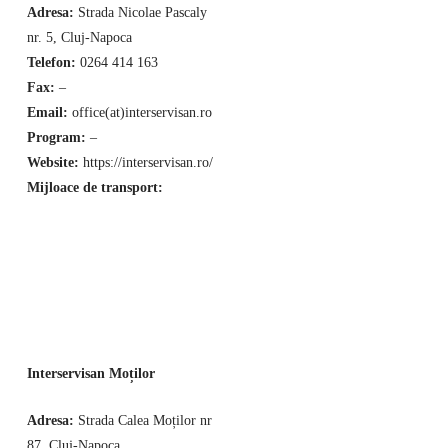
Adresa:
Strada Nicolae Pascaly
nr. 5, Cluj-Napoca
Telefon:
0264 414 163
Fax:
–
Email:
office(at)interservisan.ro
Program:
–
Website:
https://interservisan.ro/
Mijloace de transport:
Interservisan Moților
Adresa:
Strada Calea Moților nr
87, Cluj-Napoca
##########
Could you retype all the entries above exactly, without the pictures?

Adresa:
Strada Nicolae Pascaly
nr. 5, Cluj-Napoca
Telefon:
0264 414 163
Fax:
–
Email:
office(at)interservisan.ro
Program:
–
Website:
https://interservisan.ro/
Mijloace de transport:
Interservisan Moților
Adresa:
Strada Calea Moților nr
87, Cluj-Napoca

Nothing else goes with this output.